Monitor Cloud SQL instances

This page describes how you can monitor Cloud SQL instances in the following ways:

Monitor an instance by using the Cloud Monitoring dashboard

Cloud Monitoring offers predefined dashboards for several Google Cloud products, including a default Cloud SQL monitoring dashboard. You can use this dashboard to monitor the general health of your primary and replica instances. You can also create your own custom dashboards to display data that's of interest to you.

Set up alerts

You can use Cloud Monitoring to set up alerts for a project or a specified instance.

For example, you can set up an alert for a message to be sent to specific email IDs when the Memory usage metric for a Cloud SQL instance exceeds the threshold of 80%.

View metrics on the Cloud SQL instance Overview page

View some of the key metrics for a Cloud SQL instance on its Overview page as follows:

  1. In the Google Cloud console, go to the Cloud SQL Instances page.

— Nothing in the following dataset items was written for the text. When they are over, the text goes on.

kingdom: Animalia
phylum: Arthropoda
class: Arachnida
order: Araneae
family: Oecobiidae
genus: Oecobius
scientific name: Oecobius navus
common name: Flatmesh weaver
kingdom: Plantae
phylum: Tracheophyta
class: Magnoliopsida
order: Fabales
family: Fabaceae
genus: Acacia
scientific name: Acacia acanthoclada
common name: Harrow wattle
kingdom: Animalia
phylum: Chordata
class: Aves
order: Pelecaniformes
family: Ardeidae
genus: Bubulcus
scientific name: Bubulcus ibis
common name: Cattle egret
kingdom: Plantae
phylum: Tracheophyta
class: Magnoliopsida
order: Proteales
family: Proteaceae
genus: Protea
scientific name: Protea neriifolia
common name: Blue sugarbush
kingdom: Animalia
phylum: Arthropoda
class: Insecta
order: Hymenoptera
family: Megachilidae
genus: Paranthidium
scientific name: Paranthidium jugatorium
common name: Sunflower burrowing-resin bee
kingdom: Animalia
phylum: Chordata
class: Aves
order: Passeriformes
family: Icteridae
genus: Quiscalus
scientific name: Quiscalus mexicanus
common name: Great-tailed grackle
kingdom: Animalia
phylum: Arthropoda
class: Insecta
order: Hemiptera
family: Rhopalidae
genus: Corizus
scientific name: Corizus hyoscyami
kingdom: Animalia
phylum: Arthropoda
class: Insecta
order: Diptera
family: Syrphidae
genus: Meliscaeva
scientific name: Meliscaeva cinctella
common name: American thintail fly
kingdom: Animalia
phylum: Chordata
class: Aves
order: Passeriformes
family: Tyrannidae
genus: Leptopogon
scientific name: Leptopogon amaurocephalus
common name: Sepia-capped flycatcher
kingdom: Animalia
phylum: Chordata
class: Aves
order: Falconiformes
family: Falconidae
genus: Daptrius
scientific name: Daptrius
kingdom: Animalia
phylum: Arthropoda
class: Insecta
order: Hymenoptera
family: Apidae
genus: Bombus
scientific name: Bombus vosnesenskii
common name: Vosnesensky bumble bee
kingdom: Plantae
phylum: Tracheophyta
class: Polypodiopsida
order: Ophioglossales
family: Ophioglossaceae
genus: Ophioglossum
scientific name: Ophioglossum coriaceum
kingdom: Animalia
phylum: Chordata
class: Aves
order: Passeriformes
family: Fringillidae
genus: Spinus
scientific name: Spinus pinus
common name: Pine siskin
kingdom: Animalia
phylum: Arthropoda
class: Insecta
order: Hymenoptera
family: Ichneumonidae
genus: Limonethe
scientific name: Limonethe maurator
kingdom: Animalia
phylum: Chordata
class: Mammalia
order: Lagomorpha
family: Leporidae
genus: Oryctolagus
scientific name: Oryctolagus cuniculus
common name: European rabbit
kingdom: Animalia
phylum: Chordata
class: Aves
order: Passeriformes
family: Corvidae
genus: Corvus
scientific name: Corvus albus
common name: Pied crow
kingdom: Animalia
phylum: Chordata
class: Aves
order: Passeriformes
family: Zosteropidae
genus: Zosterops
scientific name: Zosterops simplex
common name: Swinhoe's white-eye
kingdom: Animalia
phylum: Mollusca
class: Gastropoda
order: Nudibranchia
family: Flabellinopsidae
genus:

    Go to Cloud SQL Instances

  2. To open the Overview page of an instance, click the instance name.
  3. The default metrics chart appears at the top of the page.

  4. Optional: Select another metric from the Chart drop-down list.

    The chart shows the data for the selected metric.

The list includes the following options:
  • CPU utilization
  • Active connections
  • Storage usage
  • Memory usage
  • Read/write operations
  • Ingress/Egress bytes
  • MySQL queries
  • MySQL questions
  • Read/write InnoDB pages
  • InnoDB data fsyncs
  • InnoDB log fsyncs
  • Replication lag (for read replicas)

Available metrics

The usage charts help you respond proactively as your application needs change. From these metrics, you can gain insights into issues of throughput and latency as well as instance usage costs.

MetricDescription
Storage usage (GB)

You can use the storage usage metric to help you understand your storage costs. For more information about storage usage charges, see Storage and Networking Pricing.

Binary logs use storage space. Binary logs are automatically deleted with their associated automatic backup, which generally happens after about 7 days. You cannot manually delete binary logs, nor change the 7-day period.

If the size of your binary logs are causing an issue for your instance, you can increase your storage size, but the binary log size increase in disk usage might be temporary. To avoid unexpected storage issues, we recommend enabling automatic storage increases for all instances.

You can disable and then re-enable binary logging, which deletes binary logs. Note, however, that decreasing the write-ahead logs used doesn't shrink the size of the disk provisioned for the instance.

Temp data is included in the storage usage metric. Temp data is removed as part of maintenance and is allowed to increase beyond user-defined capacity limits to avoid a disk full event, at no charge to the user.

A newly created database uses several hundred MB for system tables and files.

CPU usage

You can use this metric to monitor whether your instance has sufficient CPU for your application needs. If this value is running too high, you can increase the size of your machine type to give your instance more CPU capability.

Memory usage

The amount of memory being used by your instance.

Read/write operations

The Number of Reads metric is the number of read operations served from disk that do not come from cache. You can use this metric to help you understand whether your instance is correctly sized for your environment. If needed, you can move to a larger machine type to serve more requests from cache and reduce latency.

The Number of Writes metric is the number of write operations to disk. Write activity is generated even if your application is not active, because Cloud SQL instances write to a system table approximately every second (except for replicas).

Active connections Number of open connections to the Cloud SQL instance.
Ingress/Egress bytes (bytes/sec) The amount of network traffic coming into or leaving the instance.
MySQL queries (queries/sec) The number of statements executed by the server. To see what statements are measured as queries, see Server Status Variables in the MySQL Reference Manual.
MySQL questions (questions/sec) The number of statements executed by the server sent by clients. To see what statements are measured as questions, see Server Status Variables in the MySQL Reference Manual.
Read/write InnoDB pages (pages/sec) The number of InnoDB pages read and written. For more information, see InnoDB Startup Options and System Variables in the MySQL Reference Manual.
InnoDB data fsyncs (operations/sec) The number of InnoDB fsync() calls. For more information, see InnoDB Startup Options and System Variables in the MySQL Reference Manual.
InnoDB log fsyncs (operations/sec) The number of InnoDB fsync() calls to the log file. For more information, see InnoDB Startup Options and System Variables in the MySQL Reference Manual.
Instance state The state of your instance is indicated by the status icon, next to the instance name. You can also monitor the cloudsql.googleapis.com/database/instance_state metric.

Compare metrics from multiple instances

  1. In the Google Cloud console, go to the Cloud SQL Instances page.

    Go to Cloud SQL Instances

  2. From the Cloud SQL Instances page, choose up to five instances to compare by selecting the checkbox to the left of the instance name.
  3. On the Info Panel on the right, select the Monitoring tab.
  4. From the metrics drop-down, select the metric to use for comparing instances.

    You can see the data for a specific moment by holding the pointer over the chart.